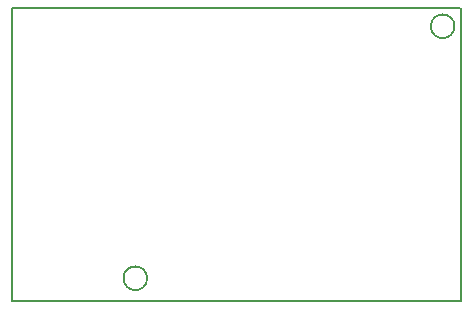
<source format=gbr>
G04 #@! TF.GenerationSoftware,KiCad,Pcbnew,(5.0.0)*
G04 #@! TF.CreationDate,2019-01-26T11:16:20+03:00*
G04 #@! TF.ProjectId,stm32mc,73746D33326D632E6B696361645F7063,rev?*
G04 #@! TF.SameCoordinates,Original*
G04 #@! TF.FileFunction,Other,ECO2*
%FSLAX46Y46*%
G04 Gerber Fmt 4.6, Leading zero omitted, Abs format (unit mm)*
G04 Created by KiCad (PCBNEW (5.0.0)) date 01/26/19 11:16:20*
%MOMM*%
%LPD*%
G01*
G04 APERTURE LIST*
%ADD10C,0.150000*%
G04 APERTURE END LIST*
D10*
X58531000Y-19050000D02*
G75*
G03X58531000Y-19050000I-1000000J0D01*
G01*
X32512000Y-40386000D02*
G75*
G03X32512000Y-40386000I-1000000J0D01*
G01*
X59055000Y-42291000D02*
X59055000Y-17526000D01*
X59024000Y-17507000D02*
X21082000Y-17526000D01*
X21082000Y-42291000D02*
X59055000Y-42291000D01*
X21082000Y-17526000D02*
X21082000Y-42291000D01*
M02*

</source>
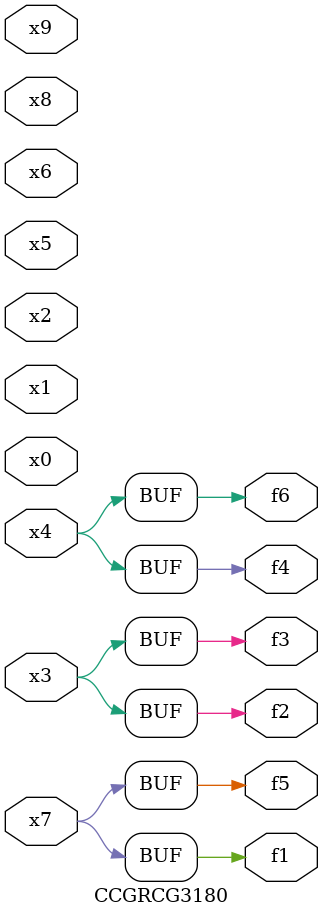
<source format=v>
module CCGRCG3180(
	input x0, x1, x2, x3, x4, x5, x6, x7, x8, x9,
	output f1, f2, f3, f4, f5, f6
);
	assign f1 = x7;
	assign f2 = x3;
	assign f3 = x3;
	assign f4 = x4;
	assign f5 = x7;
	assign f6 = x4;
endmodule

</source>
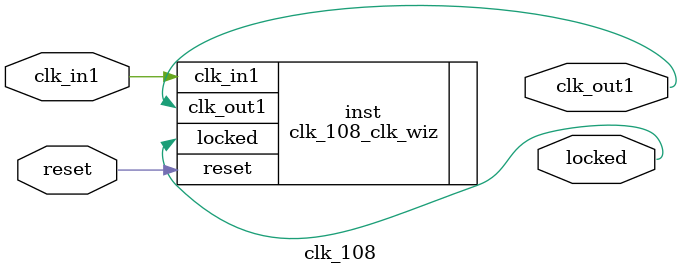
<source format=v>


`timescale 1ps/1ps

(* CORE_GENERATION_INFO = "clk_108,clk_wiz_v6_0_14_0_0,{component_name=clk_108,use_phase_alignment=true,use_min_o_jitter=false,use_max_i_jitter=false,use_dyn_phase_shift=false,use_inclk_switchover=false,use_dyn_reconfig=false,enable_axi=0,feedback_source=FDBK_AUTO,PRIMITIVE=MMCM,num_out_clk=1,clkin1_period=10.000,clkin2_period=10.000,use_power_down=false,use_reset=true,use_locked=true,use_inclk_stopped=false,feedback_type=SINGLE,CLOCK_MGR_TYPE=NA,manual_override=false}" *)

module clk_108 
 (
  // Clock out ports
  output        clk_out1,
  // Status and control signals
  input         reset,
  output        locked,
 // Clock in ports
  input         clk_in1
 );

  clk_108_clk_wiz inst
  (
  // Clock out ports  
  .clk_out1(clk_out1),
  // Status and control signals               
  .reset(reset), 
  .locked(locked),
 // Clock in ports
  .clk_in1(clk_in1)
  );

endmodule

</source>
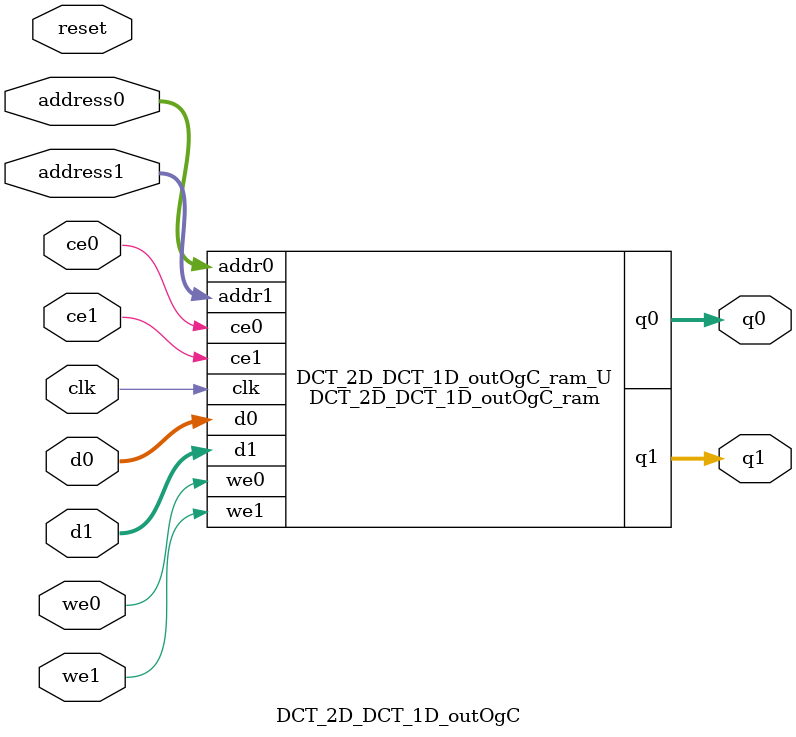
<source format=v>
`timescale 1 ns / 1 ps
module DCT_2D_DCT_1D_outOgC_ram (addr0, ce0, d0, we0, q0, addr1, ce1, d1, we1, q1,  clk);

parameter DWIDTH = 16;
parameter AWIDTH = 3;
parameter MEM_SIZE = 8;

input[AWIDTH-1:0] addr0;
input ce0;
input[DWIDTH-1:0] d0;
input we0;
output reg[DWIDTH-1:0] q0;
input[AWIDTH-1:0] addr1;
input ce1;
input[DWIDTH-1:0] d1;
input we1;
output reg[DWIDTH-1:0] q1;
input clk;

(* ram_style = "block" *)reg [DWIDTH-1:0] ram[0:MEM_SIZE-1];




always @(posedge clk)  
begin 
    if (ce0) begin
        if (we0) 
            ram[addr0] <= d0; 
        q0 <= ram[addr0];
    end
end


always @(posedge clk)  
begin 
    if (ce1) begin
        if (we1) 
            ram[addr1] <= d1; 
        q1 <= ram[addr1];
    end
end


endmodule

`timescale 1 ns / 1 ps
module DCT_2D_DCT_1D_outOgC(
    reset,
    clk,
    address0,
    ce0,
    we0,
    d0,
    q0,
    address1,
    ce1,
    we1,
    d1,
    q1);

parameter DataWidth = 32'd16;
parameter AddressRange = 32'd8;
parameter AddressWidth = 32'd3;
input reset;
input clk;
input[AddressWidth - 1:0] address0;
input ce0;
input we0;
input[DataWidth - 1:0] d0;
output[DataWidth - 1:0] q0;
input[AddressWidth - 1:0] address1;
input ce1;
input we1;
input[DataWidth - 1:0] d1;
output[DataWidth - 1:0] q1;



DCT_2D_DCT_1D_outOgC_ram DCT_2D_DCT_1D_outOgC_ram_U(
    .clk( clk ),
    .addr0( address0 ),
    .ce0( ce0 ),
    .we0( we0 ),
    .d0( d0 ),
    .q0( q0 ),
    .addr1( address1 ),
    .ce1( ce1 ),
    .we1( we1 ),
    .d1( d1 ),
    .q1( q1 ));

endmodule


</source>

Goal of the exercise: The lines above must be transcribed exactly, with every picture left out.

Response:
<source format=gbr>
G04 #@! TF.GenerationSoftware,KiCad,Pcbnew,(5.0.0)*
G04 #@! TF.CreationDate,2019-01-26T11:16:20+03:00*
G04 #@! TF.ProjectId,stm32mc,73746D33326D632E6B696361645F7063,rev?*
G04 #@! TF.SameCoordinates,Original*
G04 #@! TF.FileFunction,Other,ECO2*
%FSLAX46Y46*%
G04 Gerber Fmt 4.6, Leading zero omitted, Abs format (unit mm)*
G04 Created by KiCad (PCBNEW (5.0.0)) date 01/26/19 11:16:20*
%MOMM*%
%LPD*%
G01*
G04 APERTURE LIST*
%ADD10C,0.150000*%
G04 APERTURE END LIST*
D10*
X58531000Y-19050000D02*
G75*
G03X58531000Y-19050000I-1000000J0D01*
G01*
X32512000Y-40386000D02*
G75*
G03X32512000Y-40386000I-1000000J0D01*
G01*
X59055000Y-42291000D02*
X59055000Y-17526000D01*
X59024000Y-17507000D02*
X21082000Y-17526000D01*
X21082000Y-42291000D02*
X59055000Y-42291000D01*
X21082000Y-17526000D02*
X21082000Y-42291000D01*
M02*

</source>
<source format=v>
module CCGRCG3180(
	input x0, x1, x2, x3, x4, x5, x6, x7, x8, x9,
	output f1, f2, f3, f4, f5, f6
);
	assign f1 = x7;
	assign f2 = x3;
	assign f3 = x3;
	assign f4 = x4;
	assign f5 = x7;
	assign f6 = x4;
endmodule

</source>
<source format=v>


`timescale 1ps/1ps

(* CORE_GENERATION_INFO = "clk_108,clk_wiz_v6_0_14_0_0,{component_name=clk_108,use_phase_alignment=true,use_min_o_jitter=false,use_max_i_jitter=false,use_dyn_phase_shift=false,use_inclk_switchover=false,use_dyn_reconfig=false,enable_axi=0,feedback_source=FDBK_AUTO,PRIMITIVE=MMCM,num_out_clk=1,clkin1_period=10.000,clkin2_period=10.000,use_power_down=false,use_reset=true,use_locked=true,use_inclk_stopped=false,feedback_type=SINGLE,CLOCK_MGR_TYPE=NA,manual_override=false}" *)

module clk_108 
 (
  // Clock out ports
  output        clk_out1,
  // Status and control signals
  input         reset,
  output        locked,
 // Clock in ports
  input         clk_in1
 );

  clk_108_clk_wiz inst
  (
  // Clock out ports  
  .clk_out1(clk_out1),
  // Status and control signals               
  .reset(reset), 
  .locked(locked),
 // Clock in ports
  .clk_in1(clk_in1)
  );

endmodule

</source>
<source format=v>
`timescale 1 ns / 1 ps
module DCT_2D_DCT_1D_outOgC_ram (addr0, ce0, d0, we0, q0, addr1, ce1, d1, we1, q1,  clk);

parameter DWIDTH = 16;
parameter AWIDTH = 3;
parameter MEM_SIZE = 8;

input[AWIDTH-1:0] addr0;
input ce0;
input[DWIDTH-1:0] d0;
input we0;
output reg[DWIDTH-1:0] q0;
input[AWIDTH-1:0] addr1;
input ce1;
input[DWIDTH-1:0] d1;
input we1;
output reg[DWIDTH-1:0] q1;
input clk;

(* ram_style = "block" *)reg [DWIDTH-1:0] ram[0:MEM_SIZE-1];




always @(posedge clk)  
begin 
    if (ce0) begin
        if (we0) 
            ram[addr0] <= d0; 
        q0 <= ram[addr0];
    end
end


always @(posedge clk)  
begin 
    if (ce1) begin
        if (we1) 
            ram[addr1] <= d1; 
        q1 <= ram[addr1];
    end
end


endmodule

`timescale 1 ns / 1 ps
module DCT_2D_DCT_1D_outOgC(
    reset,
    clk,
    address0,
    ce0,
    we0,
    d0,
    q0,
    address1,
    ce1,
    we1,
    d1,
    q1);

parameter DataWidth = 32'd16;
parameter AddressRange = 32'd8;
parameter AddressWidth = 32'd3;
input reset;
input clk;
input[AddressWidth - 1:0] address0;
input ce0;
input we0;
input[DataWidth - 1:0] d0;
output[DataWidth - 1:0] q0;
input[AddressWidth - 1:0] address1;
input ce1;
input we1;
input[DataWidth - 1:0] d1;
output[DataWidth - 1:0] q1;



DCT_2D_DCT_1D_outOgC_ram DCT_2D_DCT_1D_outOgC_ram_U(
    .clk( clk ),
    .addr0( address0 ),
    .ce0( ce0 ),
    .we0( we0 ),
    .d0( d0 ),
    .q0( q0 ),
    .addr1( address1 ),
    .ce1( ce1 ),
    .we1( we1 ),
    .d1( d1 ),
    .q1( q1 ));

endmodule


</source>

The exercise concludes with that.